Led by Clinton ally Donna Dees-Thomases, the marchers
also call for what they say are "sensible 'cooling off' periods and background
checks." The implication is that obtaining a gun is an inherently rash, impulsive act
on the part of someone bent on violence. From the perspective of the officer, it might
have been rash and impulsive not to enable his wife to protect herself. Moreover, if the
intruder had arrived in the middle of the "cooling off" period, her life
might have ended before this "sensible" waiting period did.
The marchers say they want child-proof guns with gun-safety
locks on them. That seems perfectly reasonable, even desirable. Outside of Maryland Gov.
Parris Glendening, who struggled haplessly in front of TV cameras to remove from a firearm
one of the gun locks he was showcasing, probably any adult could do it. But say that
one had to face a danger more serious than TV cameras. Say that the problem was being
in the grasp of a hardened criminal armed with a knife. How difficult would it be to
remove the gun lock then? Mr. Glendening, who can count on round-the-clock security,
need never ponder that question. But ordinary Americans wives of police
officers do.
Interestingly, major media don't seem much interested in the
question either. While network newscasts and print media dwell endlessly on the horrors of
school shootings or, alternatively, the heartwarming motives of those who propose to do
something about them by walking around in the nation's capital and other major cities,
they rarely if ever devote much time to reporting on cases in which persons use
firearms to defend themselves or others. Not one in 1,000 of the marchers probably knows,
for example, that at least two school shootings ended when the perpetrators found
themselves staring at the business end of firearms in the hands of private citizens. Another
ended when a student, an avid hunter, recognized from experience the moment that the
shooter had stopped to reload and that the time had arrived to charge and tackle him. He
did. End of shooting.
Last year, a 27-year-old Arizona man saw three drug
suspects ambush and kill a Phoenix police officer. Coming to the officer's assistance,
Rory Vertigan shot one of the perpetrators and tackled another. Police officials called
Mr. Vertigan "one of the true heroes of our times." In an emotional ceremony,
police gave him a $500 reward and a certificate for a gun to replace the weapon used in
defending the officer. (Oh yes, he was sporting a National Rifle Association [NRA] decal
on his front windshield at the time.)
That Americans don't know more about these stories is not
entirely the fault of the press. Far from being publicity-seeking gun "nuts,"
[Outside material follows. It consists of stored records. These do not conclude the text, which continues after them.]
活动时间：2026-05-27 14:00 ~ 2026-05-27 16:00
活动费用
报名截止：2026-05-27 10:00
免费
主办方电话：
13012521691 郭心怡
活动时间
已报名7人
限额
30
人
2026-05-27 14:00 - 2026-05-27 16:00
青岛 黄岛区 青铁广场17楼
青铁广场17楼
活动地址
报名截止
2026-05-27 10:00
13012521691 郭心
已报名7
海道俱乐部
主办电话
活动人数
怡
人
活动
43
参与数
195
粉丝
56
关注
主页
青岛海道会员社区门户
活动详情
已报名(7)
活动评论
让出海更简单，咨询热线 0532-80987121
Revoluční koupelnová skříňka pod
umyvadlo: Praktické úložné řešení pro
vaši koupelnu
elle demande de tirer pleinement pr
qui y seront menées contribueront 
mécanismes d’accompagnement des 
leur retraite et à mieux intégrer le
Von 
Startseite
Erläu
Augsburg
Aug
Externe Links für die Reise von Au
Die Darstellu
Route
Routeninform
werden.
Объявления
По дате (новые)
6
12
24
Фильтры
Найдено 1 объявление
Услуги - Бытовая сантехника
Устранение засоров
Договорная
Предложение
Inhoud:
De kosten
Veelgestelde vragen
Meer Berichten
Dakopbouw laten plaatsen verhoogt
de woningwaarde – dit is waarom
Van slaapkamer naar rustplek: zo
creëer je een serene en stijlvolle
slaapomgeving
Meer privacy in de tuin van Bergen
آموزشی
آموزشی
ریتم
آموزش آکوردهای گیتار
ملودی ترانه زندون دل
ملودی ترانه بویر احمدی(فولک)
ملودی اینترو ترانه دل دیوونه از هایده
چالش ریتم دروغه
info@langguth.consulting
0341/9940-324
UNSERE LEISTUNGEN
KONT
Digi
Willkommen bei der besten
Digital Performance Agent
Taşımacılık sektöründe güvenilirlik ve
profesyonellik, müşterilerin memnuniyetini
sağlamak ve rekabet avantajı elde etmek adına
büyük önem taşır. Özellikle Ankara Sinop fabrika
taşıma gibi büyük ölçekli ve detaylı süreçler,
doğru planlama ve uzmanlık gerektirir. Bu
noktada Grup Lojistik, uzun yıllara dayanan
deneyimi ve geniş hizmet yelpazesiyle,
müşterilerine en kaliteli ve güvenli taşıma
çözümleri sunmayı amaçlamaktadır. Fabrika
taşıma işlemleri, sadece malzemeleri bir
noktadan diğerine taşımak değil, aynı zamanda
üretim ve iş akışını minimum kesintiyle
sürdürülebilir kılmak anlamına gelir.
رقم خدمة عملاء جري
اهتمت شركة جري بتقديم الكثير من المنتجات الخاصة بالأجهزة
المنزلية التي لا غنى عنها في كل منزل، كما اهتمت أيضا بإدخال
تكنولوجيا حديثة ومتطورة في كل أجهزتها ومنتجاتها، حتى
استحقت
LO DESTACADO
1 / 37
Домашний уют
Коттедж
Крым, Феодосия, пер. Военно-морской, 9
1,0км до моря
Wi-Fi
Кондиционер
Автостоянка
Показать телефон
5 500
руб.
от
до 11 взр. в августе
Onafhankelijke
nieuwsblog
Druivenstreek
many of those using guns to defend themselves are anguished about what they've done. A
Charlotte, N.C., woman who shot and killed a crowbar-wielding man who attacked her as she
walked into her company in January was distraught, her husband explained, "because
that man was somebody's child." People like that don't send out press releases or
even return press phone calls, unlike, say, organizers of the Million Mom March,
whose entire focus is to generate enough coverage to change minds and laws on Capitol
Hill.
Some of the skewed coverage doubtless results from anti-gun
ideology. One reporter, who spoke on condition of anonymity, told University of Michigan
researcher Brian Patrick, "I've been a reporter for 25 years, and I'm familiar with
the opinions of other people in the field. Elite reporters sympathize with
gun-control positions, not the NRA." But it's important to understand that
one-sided gun-control coverage results not just from how the press reports a story but
from the stories it chooses not to cover. The result is that the public may be more
inclined to let politicians make decisions about gun locks, waiting periods and more that
might properly be the province of individual women, moms and parents.
"Mommy," Ms. Dees-Thomases said her 4-year-old son
asked her, "suppose there are still guns after the march?" For the sake of a
terrified woman faced with knife-wielding intruder, in Atlanta or anywhere else, marching
moms better hope there are.
Kenneth Smith is deputy editor of The Washington Times editorial page.